Re: [bug] stuck localhost TCP connections, v2.6.26-rc3+

From: Ilpo Järvinen
Date: Mon May 26 2008 - 12:32:32 EST


On Mon, 26 May 2008, Ingo Molnar wrote:

>
> * Ilpo Järvinen <ilpo.jarvinen@xxxxxxxxxxx> wrote:
>
> > On Mon, 26 May 2008, Ingo Molnar wrote:
> >
> > > there's a hung distcc task on the system, waiting for socket action
> > > forever:
> > >
> > > [root@europe ~]# strace -fp 19578
> > > Process 19578 attached - interrupt to quit
> > > select(5, NULL, [4], [4], {82, 90000} <unfinished ...>
> >
> > Hmm, readfds is NULL isn't it?!? Are you sure you straced the right
> > process?
>
> yes, i'm stracing the task that is hung unexpectedly.

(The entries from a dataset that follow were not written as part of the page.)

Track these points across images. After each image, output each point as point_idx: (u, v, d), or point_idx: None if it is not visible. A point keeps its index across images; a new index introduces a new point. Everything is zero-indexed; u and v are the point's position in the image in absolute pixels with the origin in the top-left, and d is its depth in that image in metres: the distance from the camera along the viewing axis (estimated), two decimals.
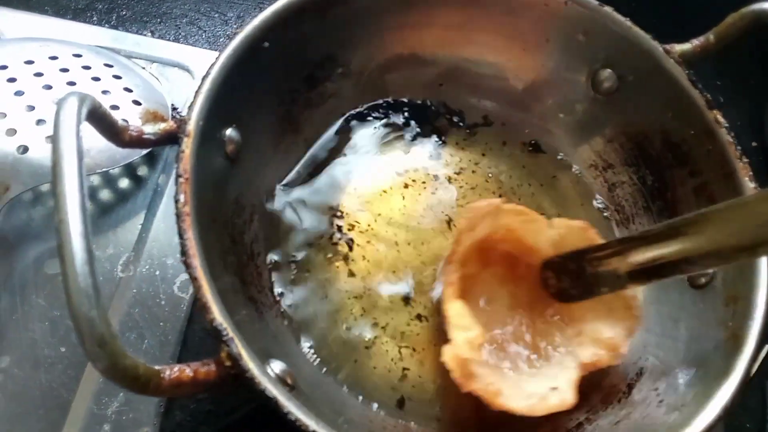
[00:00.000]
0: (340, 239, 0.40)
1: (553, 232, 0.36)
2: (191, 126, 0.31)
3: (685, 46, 0.38)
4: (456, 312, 0.33)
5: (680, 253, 0.29)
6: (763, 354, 0.40)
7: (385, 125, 0.44)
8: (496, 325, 0.36)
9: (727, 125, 0.36)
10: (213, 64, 0.33)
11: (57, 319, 0.39)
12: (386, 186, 0.42)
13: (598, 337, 0.35)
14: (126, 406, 0.37)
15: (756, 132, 0.55)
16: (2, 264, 0.40)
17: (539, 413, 0.32)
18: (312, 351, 0.36)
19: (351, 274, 0.39)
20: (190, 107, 0.32)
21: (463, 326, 0.33)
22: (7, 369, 0.38)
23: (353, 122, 0.44)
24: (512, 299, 0.37)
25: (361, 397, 0.35)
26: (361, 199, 0.41)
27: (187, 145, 0.31)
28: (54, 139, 0.25)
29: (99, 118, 0.29)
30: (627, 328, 0.35)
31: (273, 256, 0.39)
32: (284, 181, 0.41)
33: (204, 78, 0.33)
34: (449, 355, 0.32)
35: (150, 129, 0.32)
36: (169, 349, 0.39)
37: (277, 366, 0.31)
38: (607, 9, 0.39)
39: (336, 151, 0.43)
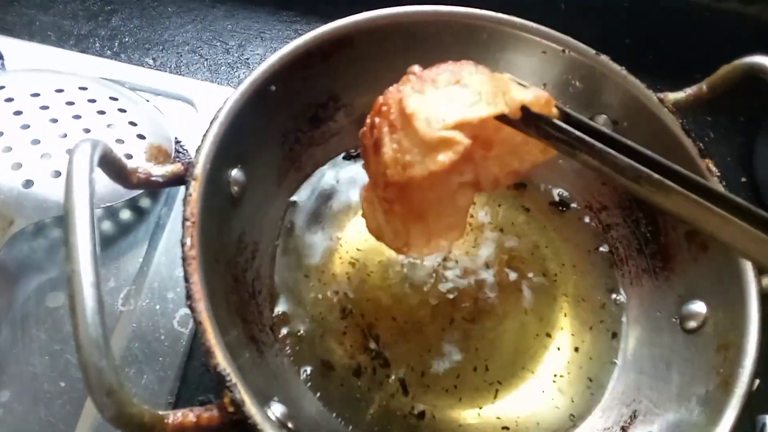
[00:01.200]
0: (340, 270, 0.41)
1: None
2: (199, 169, 0.32)
3: (679, 95, 0.40)
4: None
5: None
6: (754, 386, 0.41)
7: None
8: None
9: (718, 174, 0.37)
10: (221, 108, 0.34)
11: (57, 353, 0.40)
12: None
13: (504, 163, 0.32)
14: None
15: (746, 167, 0.56)
16: (4, 296, 0.41)
17: None
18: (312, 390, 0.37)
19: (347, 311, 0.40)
20: (198, 150, 0.33)
21: None
22: (6, 403, 0.38)
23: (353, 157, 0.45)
24: None
25: None
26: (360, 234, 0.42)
27: (195, 188, 0.31)
28: (66, 188, 0.26)
29: (110, 163, 0.29)
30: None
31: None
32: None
33: (212, 121, 0.33)
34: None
35: (157, 171, 0.32)
36: (168, 385, 0.40)
37: (277, 409, 0.32)
38: (604, 57, 0.40)
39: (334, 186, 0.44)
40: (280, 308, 0.39)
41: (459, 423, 0.38)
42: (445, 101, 0.29)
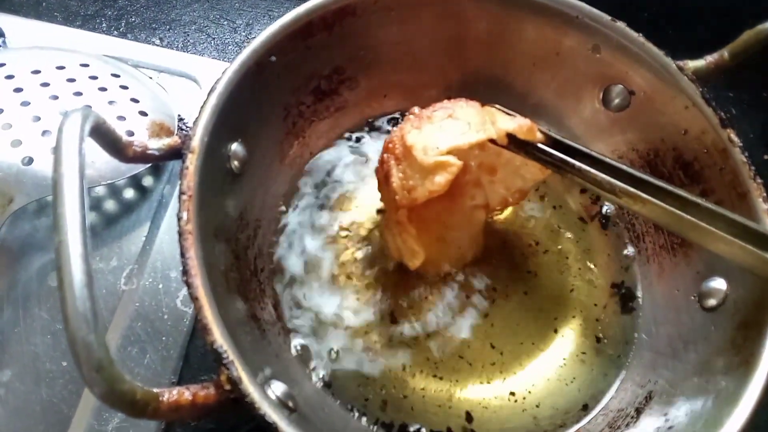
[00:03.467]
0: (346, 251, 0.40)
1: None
2: (196, 142, 0.31)
3: (699, 63, 0.38)
4: None
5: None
6: None
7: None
8: None
9: (741, 144, 0.36)
10: (219, 79, 0.33)
11: (59, 332, 0.39)
12: None
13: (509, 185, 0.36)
14: (126, 422, 0.37)
15: None
16: (6, 275, 0.40)
17: None
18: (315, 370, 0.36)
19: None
20: (195, 122, 0.32)
21: None
22: (8, 383, 0.37)
23: (358, 135, 0.43)
24: None
25: (364, 419, 0.35)
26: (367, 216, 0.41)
27: (191, 161, 0.30)
28: (55, 158, 0.25)
29: (103, 134, 0.28)
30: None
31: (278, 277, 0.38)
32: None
33: (210, 92, 0.32)
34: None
35: (154, 145, 0.31)
36: (170, 364, 0.39)
37: (278, 388, 0.31)
38: (620, 24, 0.38)
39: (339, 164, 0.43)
40: (282, 286, 0.38)
41: (471, 403, 0.36)
42: (439, 132, 0.34)
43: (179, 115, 0.46)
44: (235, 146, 0.35)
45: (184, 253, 0.29)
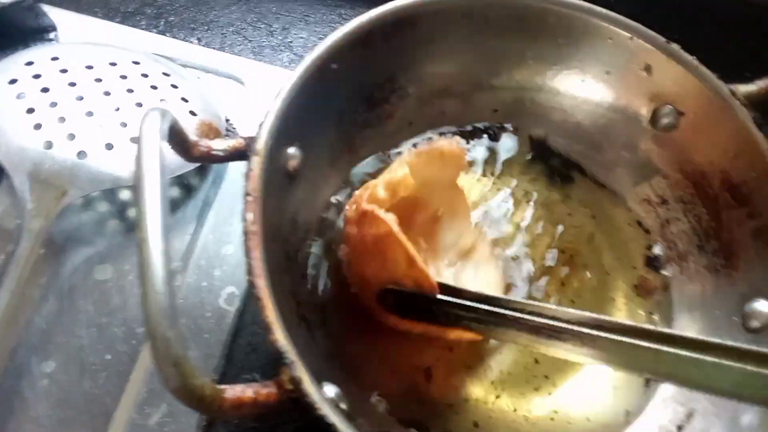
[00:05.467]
0: None
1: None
2: (260, 145, 0.31)
3: (750, 88, 0.38)
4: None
5: None
6: None
7: None
8: None
9: None
10: (284, 84, 0.33)
11: (104, 325, 0.39)
12: None
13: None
14: (169, 418, 0.37)
15: None
16: (52, 267, 0.40)
17: None
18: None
19: None
20: (260, 126, 0.32)
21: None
22: (52, 374, 0.38)
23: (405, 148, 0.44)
24: None
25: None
26: None
27: (257, 164, 0.31)
28: (137, 155, 0.25)
29: (175, 134, 0.29)
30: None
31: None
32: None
33: (276, 98, 0.33)
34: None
35: (218, 146, 0.32)
36: (212, 362, 0.39)
37: (330, 390, 0.31)
38: (674, 46, 0.39)
39: None
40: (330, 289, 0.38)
41: (510, 415, 0.37)
42: None
43: (226, 117, 0.46)
44: (292, 150, 0.35)
45: (249, 254, 0.29)
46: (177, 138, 0.30)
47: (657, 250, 0.42)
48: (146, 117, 0.26)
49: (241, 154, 0.32)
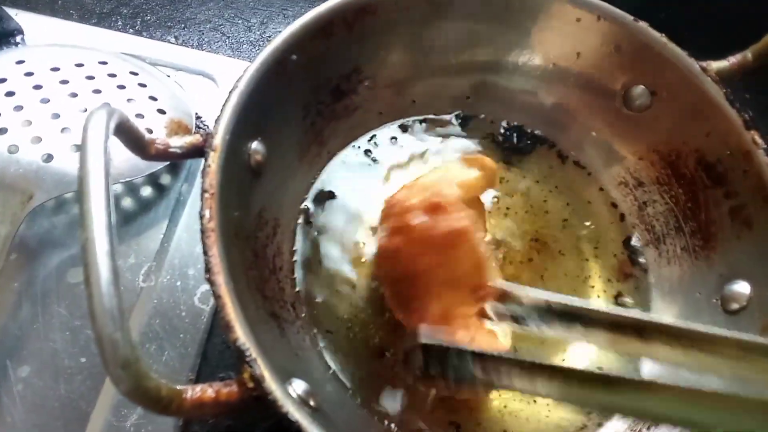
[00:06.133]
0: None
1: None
2: (218, 140, 0.31)
3: (722, 64, 0.37)
4: None
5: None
6: None
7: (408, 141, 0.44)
8: None
9: (765, 146, 0.35)
10: (241, 77, 0.33)
11: (78, 329, 0.39)
12: None
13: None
14: (144, 419, 0.37)
15: None
16: (24, 272, 0.40)
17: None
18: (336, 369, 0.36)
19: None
20: (217, 120, 0.31)
21: None
22: (27, 378, 0.37)
23: (379, 136, 0.43)
24: None
25: (386, 421, 0.35)
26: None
27: (214, 159, 0.30)
28: (81, 155, 0.25)
29: (126, 132, 0.28)
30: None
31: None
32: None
33: (231, 91, 0.32)
34: None
35: (176, 143, 0.31)
36: (188, 362, 0.39)
37: (299, 386, 0.31)
38: (642, 24, 0.38)
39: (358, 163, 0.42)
40: (301, 285, 0.38)
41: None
42: None
43: (197, 114, 0.46)
44: (255, 144, 0.35)
45: (207, 251, 0.29)
46: (129, 136, 0.29)
47: (634, 233, 0.41)
48: (91, 116, 0.26)
49: (199, 150, 0.32)
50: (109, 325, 0.22)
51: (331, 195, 0.41)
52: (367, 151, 0.43)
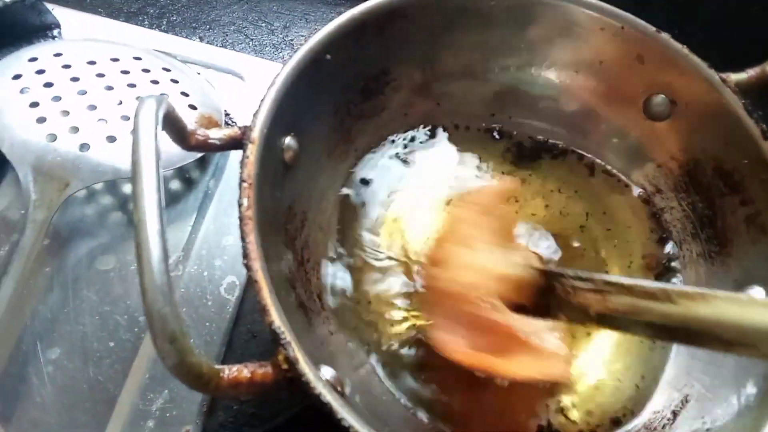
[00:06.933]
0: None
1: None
2: (256, 133, 0.32)
3: (741, 76, 0.39)
4: None
5: (661, 317, 0.29)
6: None
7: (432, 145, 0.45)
8: None
9: None
10: (278, 74, 0.34)
11: (107, 313, 0.40)
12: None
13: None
14: (170, 403, 0.38)
15: None
16: (56, 258, 0.41)
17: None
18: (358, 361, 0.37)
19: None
20: (255, 114, 0.33)
21: None
22: (57, 360, 0.38)
23: (404, 137, 0.45)
24: None
25: (412, 410, 0.35)
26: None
27: (252, 151, 0.31)
28: (133, 140, 0.26)
29: (172, 121, 0.30)
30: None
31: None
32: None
33: (269, 87, 0.33)
34: None
35: (215, 134, 0.33)
36: (213, 350, 0.40)
37: (327, 372, 0.32)
38: (665, 35, 0.39)
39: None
40: (327, 278, 0.39)
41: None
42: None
43: (225, 110, 0.47)
44: (289, 140, 0.36)
45: (245, 238, 0.30)
46: (174, 126, 0.30)
47: (652, 238, 0.42)
48: (142, 103, 0.27)
49: (237, 143, 0.33)
50: (159, 300, 0.24)
51: (359, 190, 0.42)
52: (395, 153, 0.44)
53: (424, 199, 0.43)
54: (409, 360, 0.37)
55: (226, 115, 0.48)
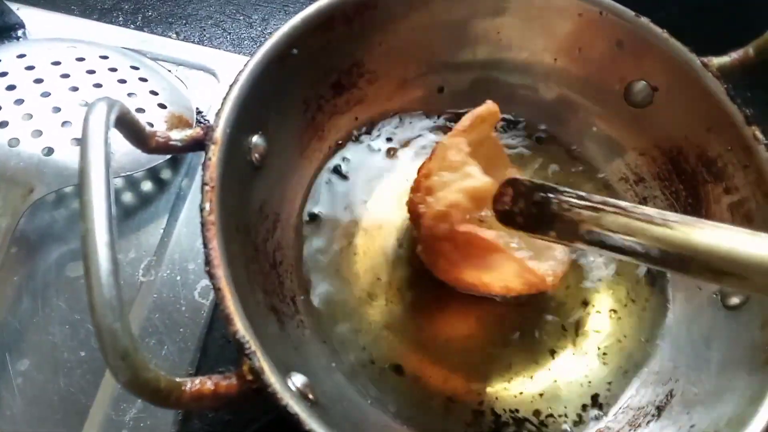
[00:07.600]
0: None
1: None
2: (218, 133, 0.31)
3: (723, 60, 0.37)
4: None
5: (654, 240, 0.28)
6: None
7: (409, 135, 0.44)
8: None
9: (766, 142, 0.35)
10: (241, 71, 0.33)
11: (77, 322, 0.39)
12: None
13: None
14: (144, 413, 0.37)
15: None
16: (24, 266, 0.40)
17: None
18: (334, 363, 0.36)
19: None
20: (217, 114, 0.31)
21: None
22: (26, 372, 0.37)
23: (380, 131, 0.43)
24: None
25: (384, 412, 0.35)
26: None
27: (214, 152, 0.30)
28: (82, 146, 0.25)
29: (127, 124, 0.28)
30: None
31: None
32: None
33: (232, 85, 0.32)
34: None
35: (177, 136, 0.31)
36: (188, 356, 0.39)
37: (298, 380, 0.31)
38: (644, 20, 0.38)
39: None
40: (301, 279, 0.38)
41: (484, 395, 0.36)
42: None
43: (197, 108, 0.46)
44: (256, 138, 0.35)
45: (207, 244, 0.29)
46: (131, 128, 0.29)
47: None
48: (91, 107, 0.26)
49: (200, 143, 0.31)
50: (108, 316, 0.23)
51: (331, 189, 0.41)
52: (368, 147, 0.43)
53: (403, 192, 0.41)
54: (385, 364, 0.36)
55: (199, 113, 0.46)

But that wasn't the receiving process? (I didn't quickly find into which
direction distcc ports go, so I couldn't confirm this). If you still have
that situation at hand, could you check which is the receiving process
(e.g., using netstat -p, the end which has Recv-Q is the right one) and
where it's stuck?

> > > disturbing that task via strace did not change the state of the
> > > socket - and that's not unexpected as it's a select(). [TCP state
> > > might be affected if strace impacted a recvmsg or a sendmsg wait
> > > directly.]
> >
> > I fail to understand this paragraph due to excessive negation... :-)
>
> i mean, sometimes a TCP connection can get 'unstuck' if you strace a
> task - that is because the TCP related syscall the task sits in gets
> interrupted. But in this case it's select() which doesnt explicitly take
> the socket, doesnt do any tcp_push_pending_frames() processing, etc. -
> it just its on the socket waitqueue AFAICS. And that's expected.

This is not in the sender end at all. It's correct behavior of the flow
control to stop the sender until more room is made available by the
reading end. Thus push_pending_frames couldn't send anything.

...It may still be that the receiving process is stuck due to the non-net
related changes you have there.

--
i.